PROBLEM REQUIREMENTS: Transcribe the records word for word. Leave every picture out.

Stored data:
== Segment start ==
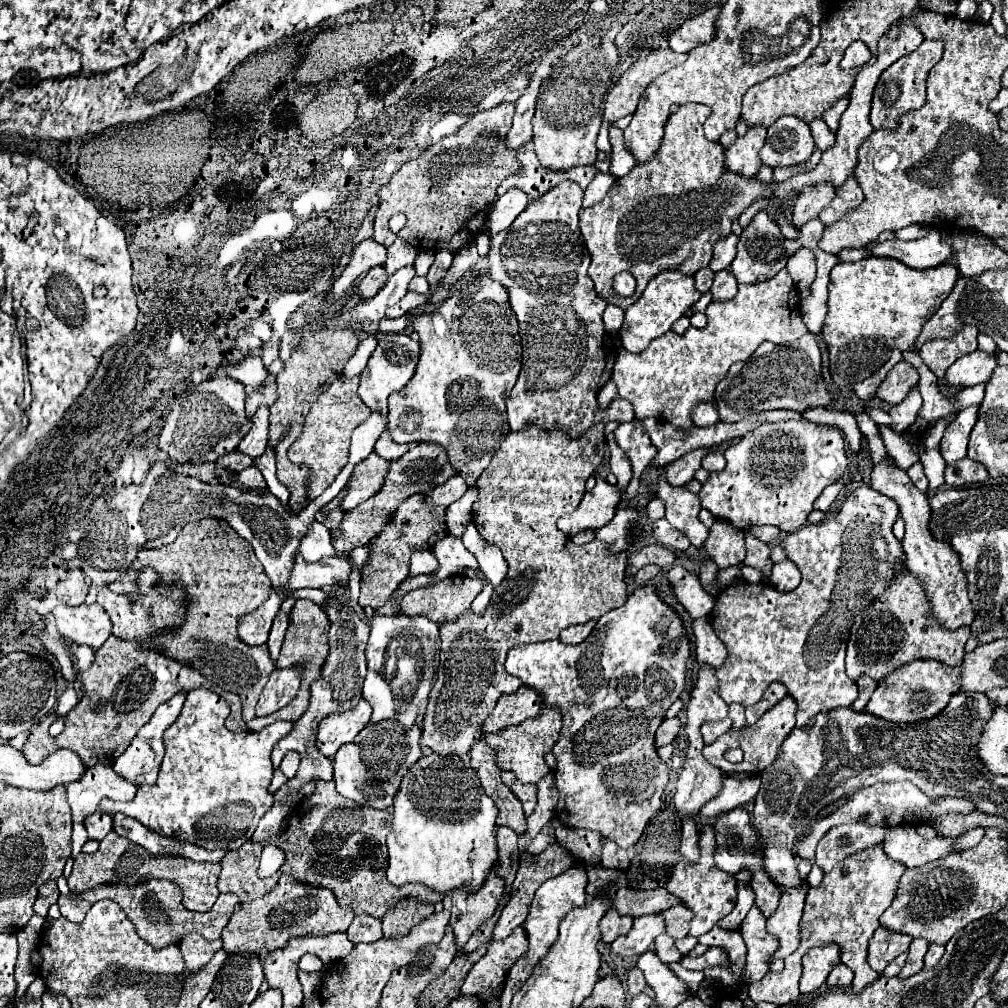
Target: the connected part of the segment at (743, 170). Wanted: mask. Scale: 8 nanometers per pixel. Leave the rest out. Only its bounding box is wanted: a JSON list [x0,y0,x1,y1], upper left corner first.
[724,126,766,178]

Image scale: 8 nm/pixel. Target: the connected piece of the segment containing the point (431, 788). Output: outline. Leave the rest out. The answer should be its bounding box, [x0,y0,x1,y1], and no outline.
[388,754,498,894]

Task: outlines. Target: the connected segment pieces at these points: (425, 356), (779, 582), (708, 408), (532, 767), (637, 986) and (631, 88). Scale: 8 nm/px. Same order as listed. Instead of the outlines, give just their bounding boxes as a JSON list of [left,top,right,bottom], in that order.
[[388,260,522,486],[772,560,802,592],[692,404,720,426],[488,706,562,784],[626,968,656,1000],[602,48,687,124]]

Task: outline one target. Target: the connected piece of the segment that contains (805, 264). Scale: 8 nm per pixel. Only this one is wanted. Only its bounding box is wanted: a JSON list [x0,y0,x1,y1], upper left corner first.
[786,248,816,290]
== Segment end ==
SOLUTION:
Target: the connected part of the segment at (743, 170). Wanted: mask. Scale: 8 nanometers per pixel. Leave the rest out. Only its bounding box is wanted: a JSON list [x0,y0,x1,y1], upper left corner first.
[724,126,766,178]

Image scale: 8 nm/pixel. Target: the connected piece of the segment containing the point (431, 788). Output: outline. Leave the rest out. The answer should be its bounding box, [x0,y0,x1,y1], and no outline.
[388,754,498,894]

Task: outlines. Target: the connected segment pieces at these points: (425, 356), (779, 582), (708, 408), (532, 767), (637, 986) and (631, 88). Scale: 8 nm/px. Same order as listed. Instead of the outlines, give just their bounding boxes as a JSON list of [left,top,right,bottom], in that order.
[[388,260,522,486],[772,560,802,592],[692,404,720,426],[488,706,562,784],[626,968,656,1000],[602,48,687,124]]

Task: outline one target. Target: the connected piece of the segment that contains (805, 264). Scale: 8 nm per pixel. Only this one is wanted. Only its bounding box is wanted: a JSON list [x0,y0,x1,y1], upper left corner first.
[786,248,816,290]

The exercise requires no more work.